The interannual variability in NSI was generally low, with higher variability observed primarily in frontal and seasonal upwelling zones. The influence of the El Niño-Southern Oscillation on this variability was clearly evident, particularly in the equatorial Pacific. The authors suggest that NSI be used together with other phenomenological characteristics of phytoplankton biomass and productivity, such as the timing of bloom initiation and duration, as a means to quantify phytoplankton seasonality remotely and monitor the response of the oceanic ecosystem to environmental variability and climate change.
In another new paper by Loisel et al. (2014), the authors examined the spatio-temporal patterns of suspended particulate matter (SPM) in coastal waters under the Mekong’s influence using MERIS full resolution data from Jan 2003 to April 2012. A new algorithm was developed and the impact of atmospheric correction errors quantified. The authors explained the origin of the seasonal evolution of the turbidity zone and identified deposition (in front of the delta) and erosion areas (north and south of the delta – see figure below). While the temporal variability was strongly dominated by the seasonal component, a long term trend of about -5% SPM concentration per year (more than 50% over the considered time period) was observed in the pro-delta area and was attributed to the decrease of the Mekong river sediment output during the high flow season. The reported SPM spatio-temporal patterns reflect and integrate the combined effects of natural and anthropogenic forcings. This may have a drastic effect on the coastline stability and coastal biological processes. Detailed characterization of the suspended marine particles will be performed on data collected in June 2014 during a cruise on board the ALIS French vessel (IRD) in the frame of the CNES/ TOSCA/VITEL project.
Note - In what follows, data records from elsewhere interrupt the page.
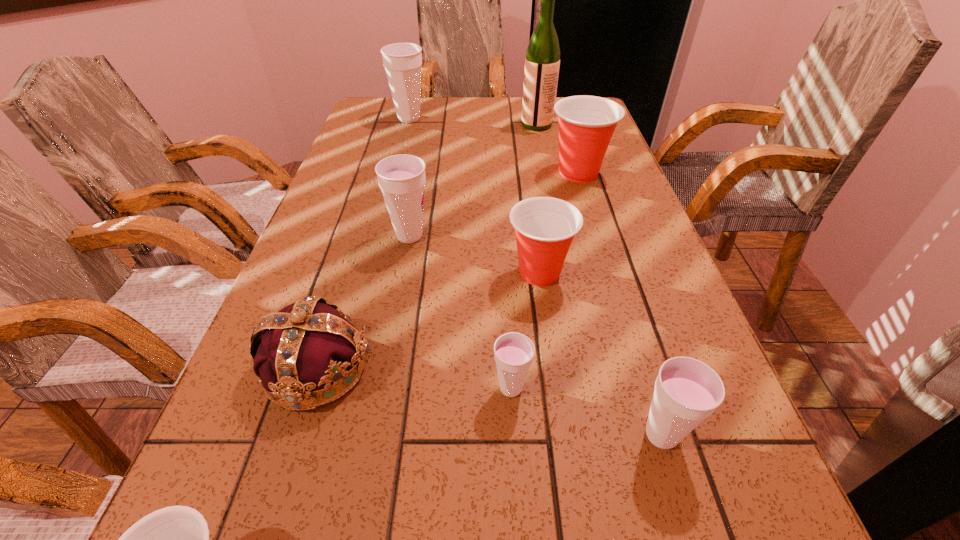
This screenshot has width=960, height=540. What are the coordinates of `vacant position at the far edge of the desktop` in the screenshot? It's located at (438, 114).

This screenshot has width=960, height=540. In order to click on vacant region at the left edge of the desktop in this screenshot , I will do [x=334, y=229].

The height and width of the screenshot is (540, 960). In the image, there is a desktop. Identify the location of free space at the right edge. (637, 227).

I want to click on blank region between the third nearest cup and the eighth shortest object, so click(x=460, y=253).

Identify the location of free space between the third nearest cup and the rightmost purple cup. (587, 411).

Identify the location of free space between the farthest cup and the biggest red cup. (493, 146).

Identify the location of free space between the nearest purple cup and the second farthest cup. The height and width of the screenshot is (540, 960). (620, 304).

What are the coordinates of `unoccupied position between the second nearest red cup and the purple crown` in the screenshot? It's located at (428, 320).

Where is `the seventh closest object to the nearest cup`? The width and height of the screenshot is (960, 540). the seventh closest object to the nearest cup is located at coordinates (402, 61).

Locate which object is the fourth closest to the tallest cup. Please provide its 2D coordinates. Your answer should be formatted as a tuple, i.e. [(x, y)], where the tuple contains the x and y coordinates of a point satisfying the conditions above.

[(544, 226)]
Lastly, Shi and Wang (2014) published a paper describing, for the first time, how to derive water inherent optical properties (IOPs) such as bbp(λ)at the near-infrared (NIR) band over the highly turbid China east coast region. Three-year observations of MODIS-Aqua data (2009–2011) were used to carry out this study. Normalized water-leaving radiance nLw(λ) at the red, NIR, and shortwave infrared (SWIR) were characterized and quantified after they were derived from the SWIR atmospheric correction with a band set of 1640 and 2130 nm. The NIR ocean reflectance spectral shape represented by the NIR reflectance ratio at 748 and 869 nm is highly dynamic over large areas of turbid waters. This study demonstrated that ocean IOP modelling can be significantly simplified in the coastal turbid waters and that it is feasible to analytically derive accurate IOP data for turbid waters with combined satellite-measured visible-NIR nLw(λ)spectra data. IOP properties such as bbp(λ) can be derived from satellite nLw(λ) measurements in the NIR wavelengths. Backscattering spectral slopes can also be reasonably derived in the coastal turbid regions.